## THE DATA
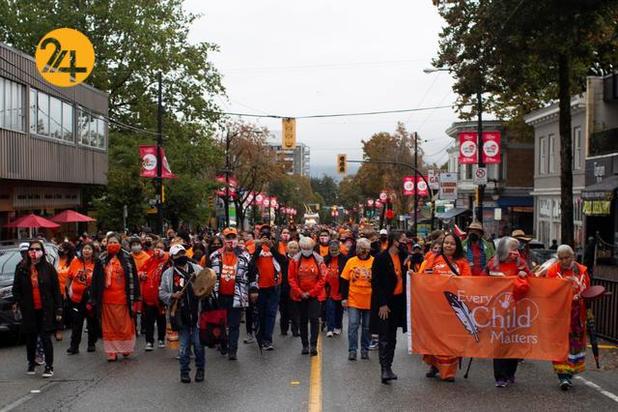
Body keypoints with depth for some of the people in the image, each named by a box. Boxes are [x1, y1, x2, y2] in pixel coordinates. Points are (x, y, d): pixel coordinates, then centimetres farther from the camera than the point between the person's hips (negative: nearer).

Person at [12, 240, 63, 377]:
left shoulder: (48, 268, -3)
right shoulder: (21, 268, 2)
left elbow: (56, 290, -2)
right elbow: (16, 289, 8)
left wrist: (58, 310, -5)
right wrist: (20, 304, -3)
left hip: (46, 309, -2)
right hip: (29, 311, 2)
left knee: (46, 338, -3)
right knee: (30, 339, 12)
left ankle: (49, 366, 5)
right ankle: (31, 363, 30)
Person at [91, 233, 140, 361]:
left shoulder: (127, 259, 1)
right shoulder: (101, 260, 4)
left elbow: (133, 279, 1)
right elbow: (95, 280, 5)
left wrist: (134, 298, -4)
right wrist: (94, 300, 1)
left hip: (123, 298, -1)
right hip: (107, 299, 1)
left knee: (125, 325, 4)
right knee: (109, 327, 5)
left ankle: (126, 348, 19)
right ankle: (111, 352, 10)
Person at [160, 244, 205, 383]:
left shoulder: (197, 269, 6)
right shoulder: (168, 274, 4)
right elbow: (161, 293, 9)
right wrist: (172, 296, -10)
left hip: (197, 313, 0)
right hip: (181, 315, 0)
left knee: (198, 344, 3)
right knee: (184, 345, 5)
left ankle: (200, 369, 21)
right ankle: (184, 371, 18)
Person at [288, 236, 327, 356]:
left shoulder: (319, 260, -4)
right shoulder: (295, 260, -2)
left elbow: (322, 278, -5)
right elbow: (291, 278, -2)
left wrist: (311, 292, -10)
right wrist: (300, 293, -9)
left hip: (315, 295, -2)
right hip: (300, 296, 2)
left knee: (314, 319, -9)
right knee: (302, 321, 8)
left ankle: (313, 345, -6)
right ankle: (305, 345, 17)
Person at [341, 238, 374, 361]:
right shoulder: (351, 262, 2)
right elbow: (345, 281, 4)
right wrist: (344, 297, 0)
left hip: (369, 301, 0)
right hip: (353, 300, 0)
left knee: (367, 327, 9)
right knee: (353, 325, -2)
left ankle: (365, 350, 21)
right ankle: (352, 350, 4)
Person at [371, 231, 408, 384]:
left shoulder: (402, 257, 8)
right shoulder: (381, 258, -12)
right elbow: (376, 283, -14)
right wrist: (382, 304, -17)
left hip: (397, 301, 7)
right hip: (384, 303, -7)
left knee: (392, 337, 12)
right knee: (384, 337, -8)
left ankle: (388, 367, 20)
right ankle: (385, 369, -9)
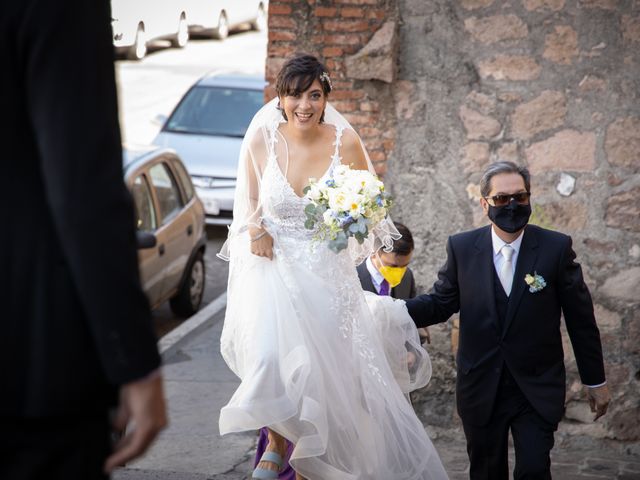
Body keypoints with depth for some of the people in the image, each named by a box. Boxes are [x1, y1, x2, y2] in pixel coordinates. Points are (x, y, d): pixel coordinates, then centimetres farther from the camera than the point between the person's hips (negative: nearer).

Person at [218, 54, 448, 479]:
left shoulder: (345, 143, -9)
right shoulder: (262, 139, -7)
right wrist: (255, 230, -11)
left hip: (326, 272, 1)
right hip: (272, 265, 0)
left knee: (319, 370, 5)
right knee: (270, 357, -22)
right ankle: (276, 444, 6)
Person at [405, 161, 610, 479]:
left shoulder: (556, 248, -5)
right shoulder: (461, 248, -1)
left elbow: (580, 319, 0)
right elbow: (440, 302, 3)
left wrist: (595, 381, 5)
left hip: (537, 390, -2)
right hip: (481, 390, 2)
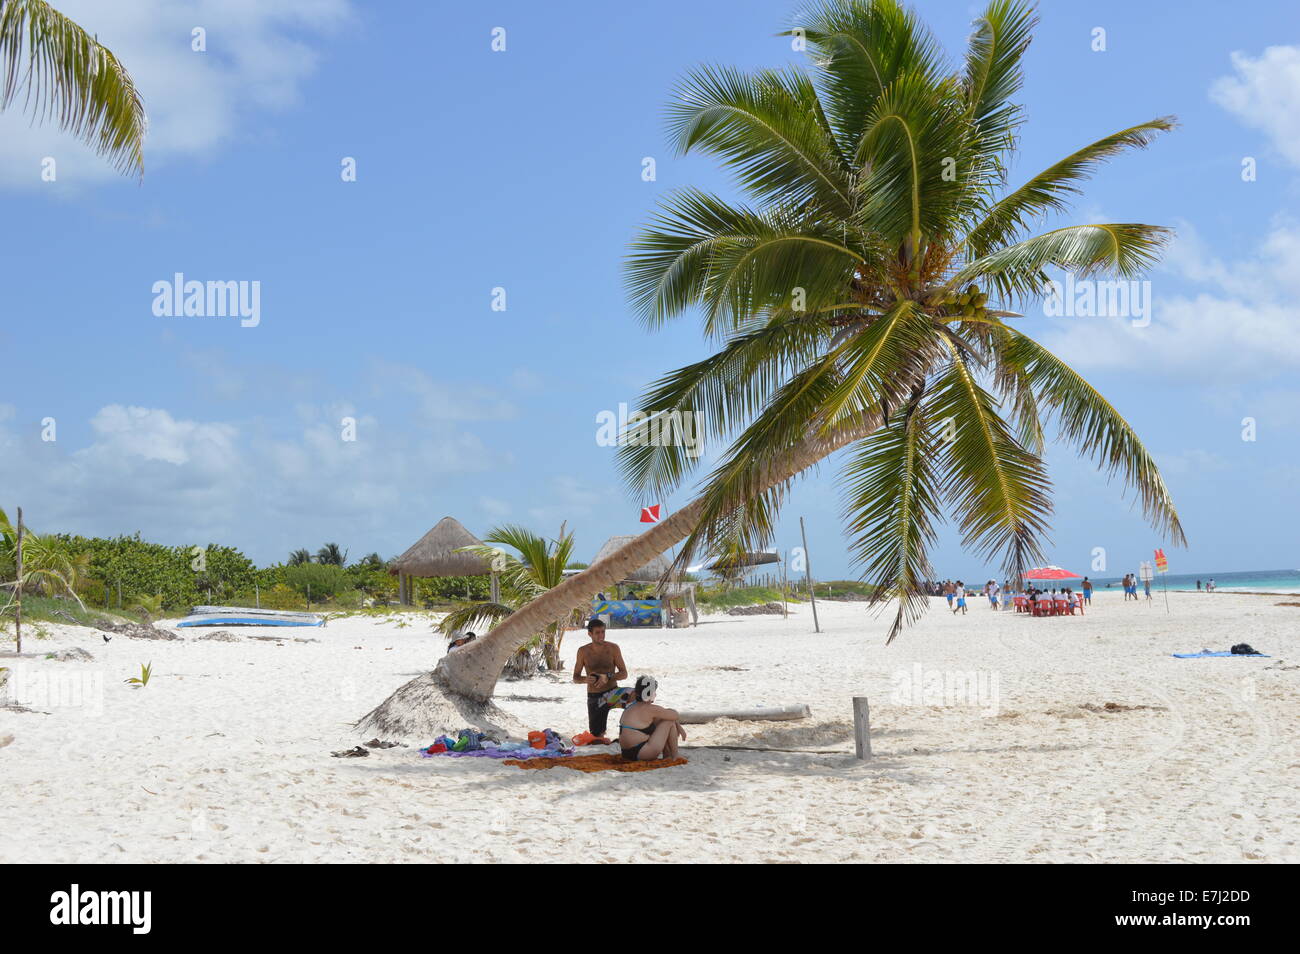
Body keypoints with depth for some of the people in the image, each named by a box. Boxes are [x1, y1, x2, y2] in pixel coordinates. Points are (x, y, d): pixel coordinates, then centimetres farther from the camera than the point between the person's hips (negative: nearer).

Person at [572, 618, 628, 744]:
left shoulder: (613, 648, -6)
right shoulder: (583, 651, -3)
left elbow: (624, 674, -5)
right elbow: (575, 678, 1)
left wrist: (607, 677, -24)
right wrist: (585, 679, -22)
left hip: (612, 692, 0)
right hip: (594, 696, 0)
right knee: (597, 737, 0)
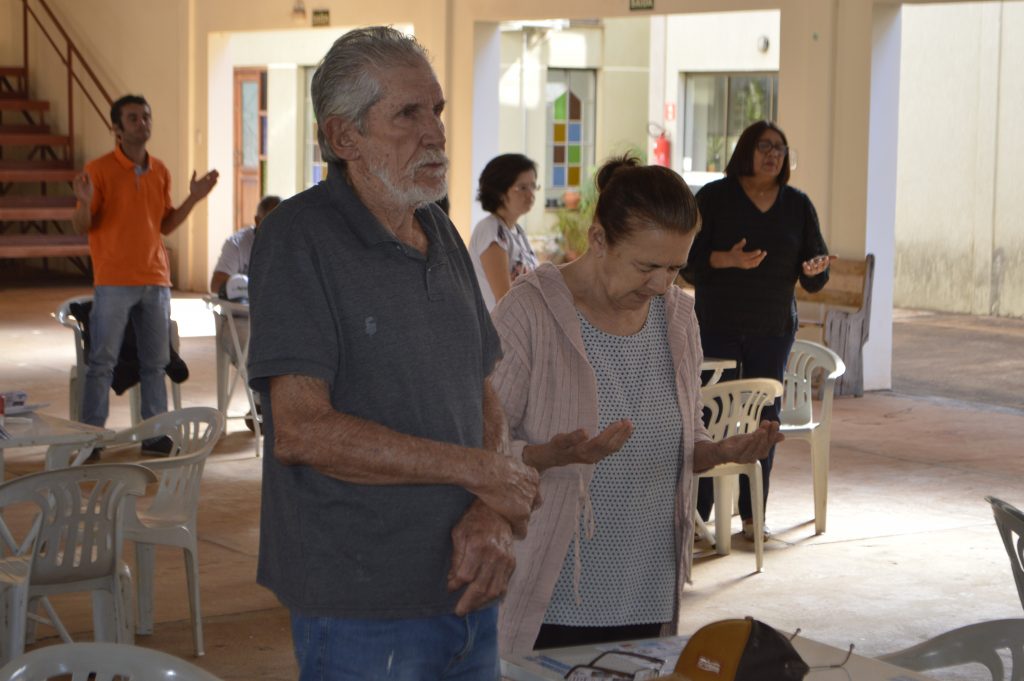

## WHAT TO DO
Reproduce every line of the material between the lines holding "right wrist: (344, 297, 0)" and "right hip: (481, 390, 2)", inclusive, and omit the pictures. Scale each keypoint value (the x and y pixel coordinates and the depth) by 1.2 and round it to a whole number with halves going up, and leave all other lines and numbers unchanged.

## YOUR SOLUTION
right wrist: (413, 356, 0)
left hip: (443, 361, 0)
right hip: (424, 360, 0)
left knee: (440, 392, 11)
right knee: (424, 390, -2)
left ankle: (438, 420, 25)
right ankle: (422, 420, 5)
Person at [371, 231, 408, 384]:
left shoulder: (482, 308, 10)
right shoulder: (457, 310, -14)
right elbow: (451, 340, -17)
right wrist: (458, 365, -20)
left hip: (476, 361, 8)
right hip: (461, 364, -8)
left knee: (470, 404, 14)
right knee: (461, 404, -10)
left ankle: (466, 440, 24)
right ankle: (462, 443, -11)
Body keypoints with depth for some of the people in the image, each named by a box. Boxes are [x1, y1, x2, y2] in pixel coordinates. Points are (x, y, d): pixel coordinates, then centimetres farther from the camera than the point between the person's hips (negative: nearer).

Person at [218, 54, 448, 479]:
left shoulder: (414, 172, -11)
right shoulder: (314, 167, -8)
right wrist: (306, 276, -13)
left hip: (391, 326, 1)
right hip: (326, 318, 0)
left knee: (383, 444, 6)
right knee: (324, 428, -26)
right ankle: (331, 533, 7)
Person at [405, 161, 610, 479]:
left shoulder: (667, 298, -6)
right shoulder: (553, 298, -1)
left elbow: (696, 383, 0)
right elbow: (528, 362, 4)
left wrist: (714, 457, 6)
left hip: (644, 468, -2)
right hip: (577, 468, 2)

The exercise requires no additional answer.